• [SHORT PROBLEM 1]: In the tokenset search reference, what does SeparateAscii() put in the string in place of the delimiter it finds?
• [SHORT PROBLEM 2]: From the tokenset search reference, extract verbatim the passage that opens with the words containing "Given a pointer to an" and closes with "TokenFindUtf8()".

• [DOCUMENT SEGMENT]:
^^^^^^^^^^^^^^^^

Tokenset search functionality checks from the content’s starting location for the first occurrence of any token in the set. Short tokensets provide for best performance.
SeparateAscii()
Given a pointer to an ASCII string and a pointer to one or more delimiter characters, searches the string for the first occurrence of a delimiter. Replaces that character in the string with a null terminator. Returns a pointer to any first delimited portion of the string, or nullptr if the string is empty. The function modifies the inbound content. It does not handle UTF-8.
Signature
char **ppszText,
const char *pszTokenSet);
Parameters
Discussion
Further Tokenset Search Functions
TokenFindUtf8()
Given a pointer to null-terminated UTF-8 content and a pointer to a null-terminated set of one or more delimiter code points, searches the content for the first occurrence of any delimiter. Bypasses any initial delimiters at the content’s start. In case a delimiter is found within the subsequent content, returns a pointer to the code point immediately prior to it. Returns nullptr if no delimiter is found. Performs no UTF-8 validation other than null checking.
Signature
const uint8_t *pContent,
const uint8_t *pTokenSet);
Parameters
TokenLenFindUtf8()
Given a pointer to length-limited UTF-8 content and a pointer to a length-limited set of one or more delimiter code points, searches the content for the first occurrence of any delimiter. Bypasses any initial delimiters at the content’s start. In case a delimiter is found within the subsequent content, returns a pointer to the code point immediately prior to it. Returns nullptr if no delimiter is found. Performs no UTF-8 validation other than null checking.
Signature
const uint8_t *pContent,
const uint8_t *pTokenSet,
int lenContent,
int lenTokenSet);
Parameters
Example: Separate, Concatenate, and Slice Tests (abridged)
// Separates token-delimited UTF-8 content, concatenates the separated
// portions so as to rebuild the content with single spaces where the tokens
// were, then slices the concatenated content (selects a substring).
//
// Verifies that a selected slice of the recombined content matches a
// passed-in parameter comprising expected content, by calling CompareUtf8()

^^^^^^^^^^^^^^^^

• [PROVIDED MATERIAL]:
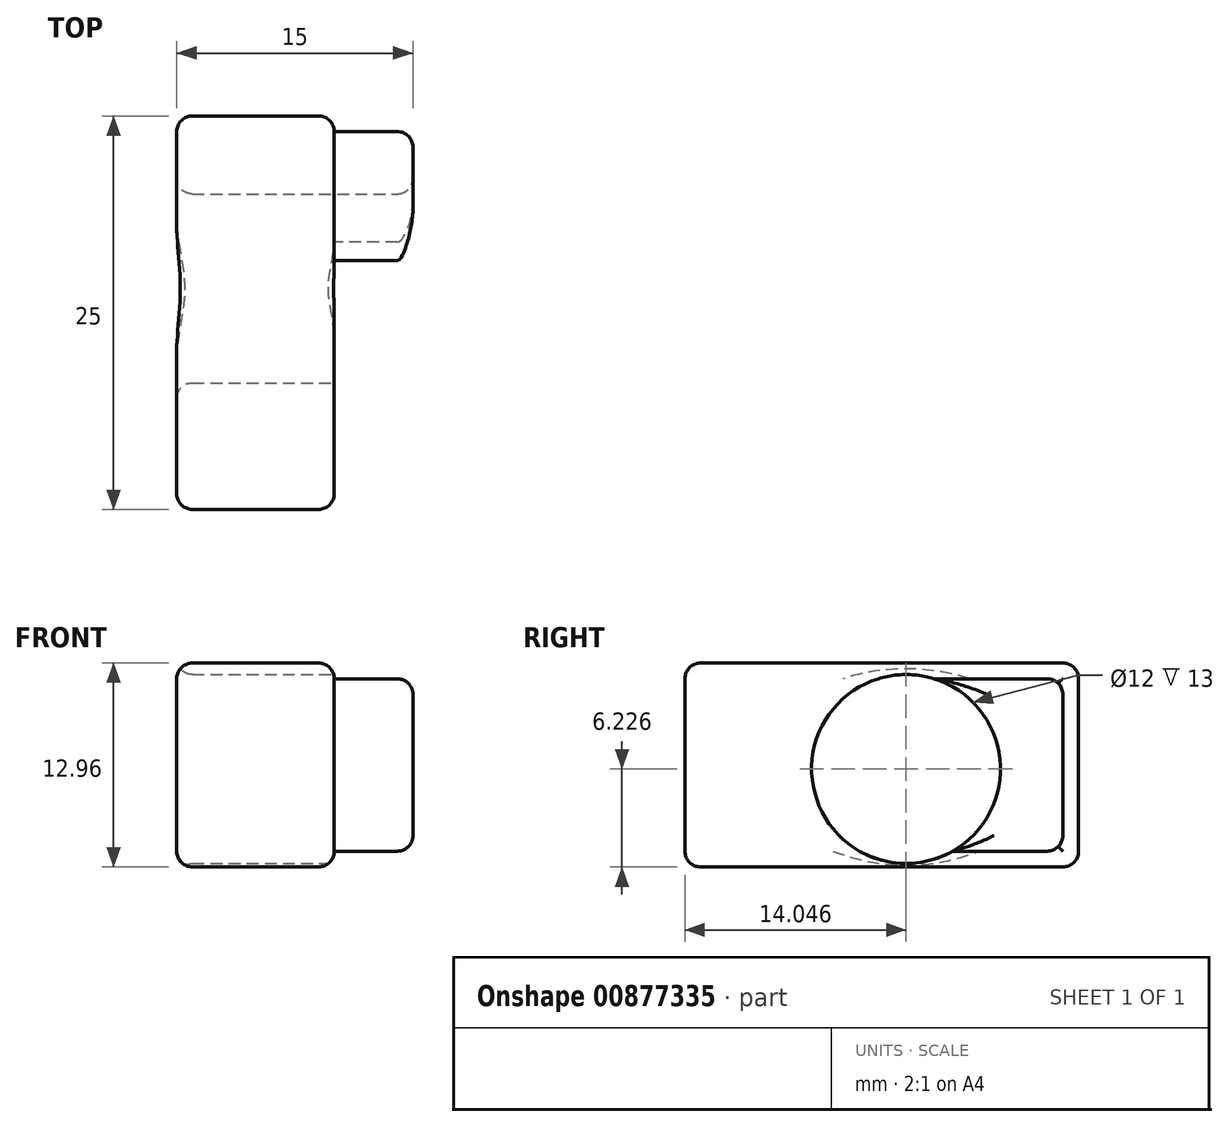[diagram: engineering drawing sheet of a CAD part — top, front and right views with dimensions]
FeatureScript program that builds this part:
annotation { "Feature Type Name" : "Feature", "Feature Type Description" : "" }
export const myFeature = defineFeature(function(context is Context, id is Id, definition is map)
    precondition{}
    {
        {
            var Q0;
            Q0=qCreatedBy(makeId("Top.planeOp"),FACE);
            var sketch = newSketch(context, id + "F0", { "sketchPlane" : qUnion([Q0])});
            skLineSegment(sketch, "E0.bottom", {"start": v(-5.42, 52.12) * mm, "end": v(-15.42, 52.12) * mm});
            skLineSegment(sketch, "E0.top", {"start": v(-5.42, 27.12) * mm, "end": v(-15.42, 27.12) * mm});
            skLineSegment(sketch, "E0.left", {"start": v(-5.42, 52.12) * mm, "end": v(-5.42, 27.12) * mm});
            skLineSegment(sketch, "E0.right", {"start": v(-15.42, 52.12) * mm, "end": v(-15.42, 27.12) * mm});
            skPoint(sketch, "E0.middle", {"position": v(-10.42, 39.62) * mm});
            skSolve(sketch);
        }
        {
            var Q0;
            Q0=makeQuery(id+"F0.imprint","IMPRINT",FACE,{"disambiguationData":[TD([[makeQuery(id+"F0.imprint","IMPRINT",EDGE,{"derivedFrom":sQuery(id+"F0.wireOp",EDGE,"E0.bottom")}),1.0]])]});
            extrude(context, id + "F1", {"entities" : qUnion([Q0]), "oppositeDirection" : true, "depth" : 12.96 * mm, "offsetDistance" : 25 * mm});
        }
        {
            var Q0;
            Q0=makeQuery(id+"F1.opExtrude","SWEPT_FACE",FACE,{"disambiguationData":[OSD([sQuery(id+"F0.wireOp",EDGE,"E0.left")])]});
            var sketch = newSketch(context, id + "F2", { "sketchPlane" : qUnion([Q0])});
            skSolve(sketch);
        }
        {
            var Q0;
            {var subQ0=sQuery(id+"F0.wireOp",EDGE,"E0.left");Q0=makeQuery(id+"F2.imprint","IMPRINT",FACE,{"disambiguationData":[TD([[makeQuery(id+"F2.imprint","IMPRINT",EDGE,{"derivedFrom":makeQuery(id+"F1.opExtrude","CAP_EDGE",EDGE,{"disambiguationData":[OSD([subQ0])],"isStart":true})}),1.0]])]});}
            var sketch = newSketch(context, id + "F3", { "sketchPlane" : qUnion([Q0])});
            skCircle(sketch, "E1", {"center": v(41.17, -6.73) * mm, "radius": 6 * mm});
            skSolve(sketch);
        }
        {
            var Q0;
            Q0=makeQuery(id+"F3.imprint","IMPRINT",FACE,{"disambiguationData":[TD([[makeQuery(id+"F3.imprint","IMPRINT",EDGE,{"derivedFrom":sQuery(id+"F3.wireOp",EDGE,"E1")}),1.0]])]});
            var Q1;
            Q1 = qSketchRegion(id + "F3", true);
            extrude(context, id + "F4", {"entities" : qUnion([Q0, Q1]), "operationType" : NewBodyOperationType.REMOVE, "oppositeDirection" : true, "depth" : 24.66 * mm, "offsetDistance" : 25 * mm});
        }
        {
            var Q0;
            Q0=makeQuery(id+"F4.boolean.opBoolean","INTERSECT",EDGE,{"derivedFrom":[makeQuery(id+"F1.opExtrude","SWEPT_FACE",FACE,{"disambiguationData":[OSD([sQuery(id+"F0.wireOp",EDGE,"E0.right")])]}),makeQuery(id+"F4.opExtrude","SWEPT_FACE",FACE,{"disambiguationData":[OSD([sQuery(id+"F3.wireOp",EDGE,"E1")])]})]});
            var Q1;
            Q1=makeQuery(id+"F1.opExtrude","SWEPT_FACE",FACE,{"disambiguationData":[OSD([sQuery(id+"F0.wireOp",EDGE,"E0.bottom")])]});
            var Q2;
            Q2=makeQuery(id+"F1.opExtrude","CAP_EDGE",EDGE,{"disambiguationData":[OSD([sQuery(id+"F0.wireOp",EDGE,"E0.top")])],"isStart":true});
            var Q3;
            Q3=makeQuery(id+"F1.opExtrude","CAP_EDGE",EDGE,{"disambiguationData":[OSD([sQuery(id+"F0.wireOp",EDGE,"E0.right")])],"isStart":true});
            var Q4;
            Q4=makeQuery(id+"F1.opExtrude","CAP_EDGE",EDGE,{"disambiguationData":[OSD([sQuery(id+"F0.wireOp",EDGE,"E0.left")])],"isStart":true});
            var Q5;
            Q5=makeQuery(id+"F1.opExtrude","CAP_EDGE",EDGE,{"disambiguationData":[OSD([sQuery(id+"F0.wireOp",EDGE,"E0.right")])],"isStart":false});
            var Q6;
            Q6=makeQuery(id+"F1.opExtrude","CAP_EDGE",EDGE,{"disambiguationData":[OSD([sQuery(id+"F0.wireOp",EDGE,"E0.top")])],"isStart":false});
            var Q7;
            Q7=makeQuery(id+"F1.opExtrude","SWEPT_EDGE",EDGE,{"disambiguationData":[OSD([sQuery(id+"F0.wireOp",EDGE,"E0.top"),sQuery(id+"F0.wireOp",EDGE,"E0.right")])]});
            var Q8;
            Q8=makeQuery(id+"F1.opExtrude","SWEPT_EDGE",EDGE,{"disambiguationData":[OSD([sQuery(id+"F0.wireOp",EDGE,"E0.top"),sQuery(id+"F0.wireOp",EDGE,"E0.left")])]});
            var Q9;
            Q9=makeQuery(id+"F1.opExtrude","CAP_EDGE",EDGE,{"disambiguationData":[OSD([sQuery(id+"F0.wireOp",EDGE,"E0.left")])],"isStart":false});
            fillet(context, id + "F5", {"entities" : qUnion([Q0, Q1, Q2, Q3, Q4, Q5, Q6, Q7, Q8, Q9]), "radius" : 1 * mm, "tangentPropagation" : true, "allowEdgeOverflow" : false});
        }
        {
            var Q0;
            Q0=makeQuery(id+"F5.opFillet","SPLIT",FACE,{"disambiguationData":[OD(0.0)],"derivedFrom":makeQuery(id+"F1.opExtrude","SWEPT_FACE",FACE,{"disambiguationData":[OSD([sQuery(id+"F0.wireOp",EDGE,"E0.left")])]})});
            extrude(context, id + "F6", {"entities" : qUnion([Q0]), "operationType" : NewBodyOperationType.ADD, "depth" : 5 * mm, "offsetDistance" : 25 * mm});
        }
        {
            var Q0;
            {var subQ0=sQuery(id+"F0.wireOp",EDGE,"E0.left");Q0=makeQuery(id+"F6.opExtrude","CAP_EDGE",EDGE,{"disambiguationData":[OSD([subQ0]),TDD([makeQuery(id+"F5.opFillet","BLEND_EDGE",EDGE,{"disambiguationData":[OD(0.0)],"blendedFrom":[makeQuery(id+"F1.opExtrude","CAP_EDGE",EDGE,{"disambiguationData":[OSD([subQ0])],"isStart":false}),makeQuery(id+"F1.opExtrude","SWEPT_FACE",FACE,{"disambiguationData":[OSD([subQ0])]})],"blendedInto":[makeQuery(id+"F1.opExtrude","SWEPT_FACE",FACE,{"disambiguationData":[OSD([subQ0])]})]})])],"isStart":false});}
            var Q1;
            {var subQ0=sQuery(id+"F0.wireOp",EDGE,"E0.left");Q1=makeQuery(id+"F6.opExtrude","CAP_EDGE",EDGE,{"disambiguationData":[OSD([subQ0]),TDD([makeQuery(id+"F5.opFillet","BLEND_EDGE",EDGE,{"disambiguationData":[OD(0.0)],"blendedFrom":[makeQuery(id+"F1.opExtrude","CAP_EDGE",EDGE,{"disambiguationData":[OSD([subQ0])],"isStart":true}),makeQuery(id+"F1.opExtrude","SWEPT_FACE",FACE,{"disambiguationData":[OSD([subQ0])]})],"blendedInto":[makeQuery(id+"F1.opExtrude","SWEPT_FACE",FACE,{"disambiguationData":[OSD([subQ0])]})]})])],"isStart":false});}
            var Q2;
            {var subQ0=sQuery(id+"F0.wireOp",EDGE,"E0.left");var subQ1=sQuery(id+"F0.wireOp",EDGE,"E0.bottom");Q2=makeQuery(id+"F6.opExtrude","SWEPT_EDGE",EDGE,{"disambiguationData":[OSD([subQ1,subQ0]),TDD([makeQuery(id+"F5.opFillet","BLEND_VERTEX",VERTEX,{"blendedFrom":[makeQuery(id+"F1.opExtrude","CAP_VERTEX",VERTEX,{"disambiguationData":[OSD([subQ1,subQ0])],"isStart":false}),makeQuery(id+"F1.opExtrude","SWEPT_EDGE",EDGE,{"disambiguationData":[OSD([subQ1,subQ0])]}),makeQuery(id+"F1.opExtrude","CAP_EDGE",EDGE,{"disambiguationData":[OSD([subQ0])],"isStart":false}),makeQuery(id+"F1.opExtrude","SWEPT_FACE",FACE,{"disambiguationData":[OSD([subQ0])]})],"blendedInto":[makeQuery(id+"F1.opExtrude","SWEPT_FACE",FACE,{"disambiguationData":[OSD([subQ0])]})]})])]});}
            var Q3;
            Q3=makeQuery(id+"F6.opExtrude","CAP_EDGE",EDGE,{"disambiguationData":[OSD([sQuery(id+"F0.wireOp",EDGE,"E0.bottom"),sQuery(id+"F0.wireOp",EDGE,"E0.left")])],"isStart":false});
            var Q4;
            {var subQ0=sQuery(id+"F0.wireOp",EDGE,"E0.left");var subQ1=sQuery(id+"F0.wireOp",EDGE,"E0.bottom");Q4=makeQuery(id+"F6.opExtrude","SWEPT_EDGE",EDGE,{"disambiguationData":[OSD([subQ1,subQ0]),TDD([makeQuery(id+"F5.opFillet","BLEND_VERTEX",VERTEX,{"blendedFrom":[makeQuery(id+"F1.opExtrude","CAP_VERTEX",VERTEX,{"disambiguationData":[OSD([subQ1,subQ0])],"isStart":true}),makeQuery(id+"F1.opExtrude","SWEPT_EDGE",EDGE,{"disambiguationData":[OSD([subQ1,subQ0])]}),makeQuery(id+"F1.opExtrude","CAP_EDGE",EDGE,{"disambiguationData":[OSD([subQ0])],"isStart":true}),makeQuery(id+"F1.opExtrude","SWEPT_FACE",FACE,{"disambiguationData":[OSD([subQ0])]})],"blendedInto":[makeQuery(id+"F1.opExtrude","SWEPT_FACE",FACE,{"disambiguationData":[OSD([subQ0])]})]})])]});}
            var Q5;
            Q5=makeQuery(id+"F6.opExtrude","CAP_EDGE",EDGE,{"disambiguationData":[OSD([sQuery(id+"F3.wireOp",EDGE,"E1")])],"isStart":false});
            fillet(context, id + "F7", {"entities" : qUnion([Q0, Q1, Q2, Q3, Q4, Q5]), "radius" : 1 * mm, "tangentPropagation" : true, "allowEdgeOverflow" : false});
        }
    });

^^^^^^^^^^^^^^^^

• [CORRECT ANSWER 1]: A null terminator.

• [CORRECT ANSWER 2]:
Given a pointer to an ASCII string and a pointer to one or more delimiter characters, searches the string for the first occurrence of a delimiter. Replaces that character in the string with a null terminator. Returns a pointer to any first delimited portion of the string, or nullptr if the string is empty. The function modifies the inbound content. It does not handle UTF-8.
Signature
char **ppszText,
const char *pszTokenSet);
Parameters
Discussion
Further Tokenset Search Functions
TokenFindUtf8()